Silicon Valley doesn’t just want to be in your pocket or on your arm anymore.
After spending years getting people hooked on smartphones, tech leaders have been scrambling to figure out what comes next.
In part, they’ve been driven by a growing sense that we might have reached peak smartphone.
Apple’s new iPhone each year looks virtually identical to its predecessor. The Samsung Galaxy S24’s exterior is a carbon copy of the S23. Meanwhile, market saturation and sales have slowed with global smartphone shipments dropping 3.2% to 1.17 billion units in 2023, per data from IDC.

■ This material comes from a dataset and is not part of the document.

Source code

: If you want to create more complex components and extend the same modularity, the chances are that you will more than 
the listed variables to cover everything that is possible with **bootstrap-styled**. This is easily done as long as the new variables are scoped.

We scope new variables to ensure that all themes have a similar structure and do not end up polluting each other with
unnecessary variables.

Where next, then? Closer to our brains, apparently, in whatever shape or form is possible.
Mind control
This year, Silicon Valley seems finally ready to introduce the world to devices such as brain interfaces, while the likes of virtual reality headsets and augmented reality goggles begin to mature as a product categories.
On Monday, Elon Musk announced that the first patient had received a brain chip implant from Neuralink, his secretive company.
“The first human received an implant from @Neuralink yesterday and is recovering well,” the billionaire wrote on his social media site, X. “Initial results show promising neuron spike detection.”
According to Musk, the goal of Neuralink since its founding in 2016 has been to create a brain interface laced with high-grade AI that allows humans to “control a computer or mobile device” with their minds.
It sounds like the stuff of sci-fi, but Neuralink’s touted the potential benefits of this technology — a product Musk has called “Telepathy” — in fields such as medicine.
“Initial users will be those who have lost the use of their limbs,” Musk wrote. “Imagine if Stephen Hawking could communicate faster than a speed typist or auctioneer. That is the goal.”
Musk has a lot more in mind for this technology, however. At an event held at Neuralink’s Fremont office in December 2022, he played a video showing a monkey playing a game of Pong without touching a gaming pad as an illustration of what a Neuralink chip could do.
This stuff is still clearly a long way from mainstream adoption — and whether it will even get that chance is unclear.
Monkeys have died following Neuralink trials, though the company denies they’re linked to its experiments. Neuralink has also been the subject of a federal probe amid concerns it had violated the Animal Welfare Act.
But others are ready to have a crack at making the technology work too. China’s Ministry of Industry and Information Technology disclosed plans to create brain-computer interfaces that rival Neuralink by 2025 — a move sure to stoke competition.
But first, headsets
If that vision of a post-smartphone future seems too radical, tech companies have some headwear they’d like you to try out instead.
Apple is set to launch its Vision Pro headset on Friday in what it describes as its big foray into “spatial computing.” The $3,500 goggles incorporate virtual and augmented reality to give users a more immersive experience of the internet.
As Apple puts it, “your apps live in your space.” That space is essentially your head, with the Vision Pro built to create a canvas that emerges before your eyes while you wear it.
As much as an answer to the “what comes after the iPhone?” question, the Vision Pro is also a response to the growing suite of headgear that Mark Zuckerberg has been creating at Meta.
Products include the mixed reality Meta Quest Pro and Meta Quest 3, which, like the Vision Pro, are designed to be worn over your head.
There are also the less imposing Meta Ray-Ban AR glasses introduced at the company’s Connect developer conference in September. These are integrated with a 12 megapixel camera and AI that allow users to engage with a “conversational assistant” by saying “Hey Meta.”
The post-smartphone future is coming quickly, then, in all shapes and sizes. Your head is its target.